Belge alıntısı:

◆ ◆ ◆

"Kampanyası boyunca Muharrem İnce’nin klasik CHP çizgisi
dışına çıkmış olması, Demirtaş ziyareti, Hakkari başlangıcı, HDP’li olmayan
birçok kişinin barajı aşması için HDP’ye oy vermesi, sosyalistlerin öne çıkmış
isimlerinin meclise girmeleri, mitinglerinin canlılığı ve bu canlılığın
yarattığı ilgi, kabarttığı umut hiç kuşkusuz sevindirici, altı çizilmesi
gereken ve bundan sonrası için tek tek birer sıçrama noktaları olarak kabul
edilmesi gereken veriler biçiminde önümüzde durmaktadır. Yeni başlangıçların
işte bu veriler üzerine oturtulması ve bu verilerin asla peşlerinin
bırakılmaması elbette en akılcı olandır"
1 KASIM 2015 24 HAZİRAN 2018
1 KASIM 2015 24 HAZİRAN 2018
AKP 49,5 42,56
CHP 25,3 22,64
HDP 10,8 11,70
MHP 11,9 11,10
SAADET P 2,1 1,35
İYİP 9.95
1) Cumhurbaşkanlığı
seçimi oy oranlarını 24 Haziran 2018’e ilişkin veri olarak kabul edip buraya
bakarak tahlil yapmak yanıltıcıdır. Seçimle ilgili asıl veri milletvekili seçim
sonucudur.
2) 1 Kasım 2015
sonuçlarıyla karşılaştırma yapmak, 24 Haziran’ın sonuçlarına ilişkin sağlıklı
ölçümler yapılmasına olanak sağlayacak bir yöntem olabilir.
3) Buna göre 24
Haziran milletvekili seçimlerinde AKP’nin oy oranı yüzde 6,94 gerilemiştir.
4) CHP’nin oy oranı
2,64 gerilemiştir ama bu oranın bir kısmı CHP seçmeninin, HDP’nin barajı aşması
noktasındaki taktiksel oy kaydırması, diğer kısmı da CHP’nin kampanya süresince
HDP ile girdiği ilişkiyi onaylamayan ultra ulusalcı seçmeninin İYİ PARTİ’ye
kaydırdığı orandır. Dolayısıyla CHP’nin 1 Kasım sonuçlarına göre aslında oy
kaybettiği söylenemez. HDP ile İYİ PARTİ’ye giden bu oy oranlar emanettir ve
ilk seçimde geri dönecektir.
5) HDP 1 Kasım
seçimlerinde -ve 7 Haziran seçimlerinde- aştığı barajı 24 Haziran’da da
aşmıştır ama 1 Kasım’a göre yakaladığı oy oranındaki artış, CHP seçmeni
tarafından verilen emanet oyların oranıdır. Bu oran da yaklaşık yüzde 1’dir.
6) 24 Haziran’ın,
başta anketçiler olmak üzere büyük çoğunluğu şaşırtan sürprizini MHP
gerçekleştirmiş ve ‘barajı aşamaz’ denilen bu parti, 1 Kasım seçimlerinde
yakaladığı oy oranını büyük ölçüde korumuştur.

◆ ◆ ◆

Veri kesiti:

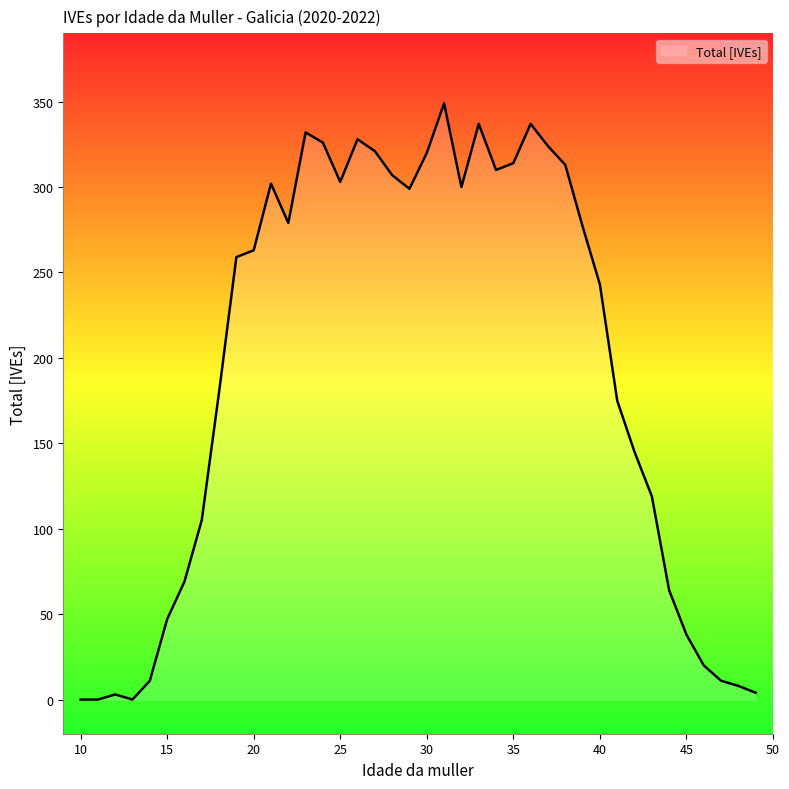

What is the maximum value shown in the chart?

349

◆ ◆ ◆

Yazılı görev 1:
Seçim analizinden "4) CHP’nin oy" ile "yaklaşık yüzde 1’dir." arasındaki kısmı, her ikisi de dahil olmak üzere, değiştirmeden çıkarınız.
Yazılı görev 2:
Seçim analizine göre 24 Haziran milletvekili seçimlerinde AKP'nin oy oranı yüzde kaç gerilemiştir?

Cevap bölümü 1:
4) CHP’nin oy oranı
2,64 gerilemiştir ama bu oranın bir kısmı CHP seçmeninin, HDP’nin barajı aşması
noktasındaki taktiksel oy kaydırması, diğer kısmı da CHP’nin kampanya süresince
HDP ile girdiği ilişkiyi onaylamayan ultra ulusalcı seçmeninin İYİ PARTİ’ye
kaydırdığı orandır. Dolayısıyla CHP’nin 1 Kasım sonuçlarına göre aslında oy
kaybettiği söylenemez. HDP ile İYİ PARTİ’ye giden bu oy oranlar emanettir ve
ilk seçimde geri dönecektir.
5) HDP 1 Kasım
seçimlerinde -ve 7 Haziran seçimlerinde- aştığı barajı 24 Haziran’da da
aşmıştır ama 1 Kasım’a göre yakaladığı oy oranındaki artış, CHP seçmeni
tarafından verilen emanet oyların oranıdır. Bu oran da yaklaşık yüzde 1’dir.

Cevap bölümü 2:
Yüzde 6,94 gerilemiştir.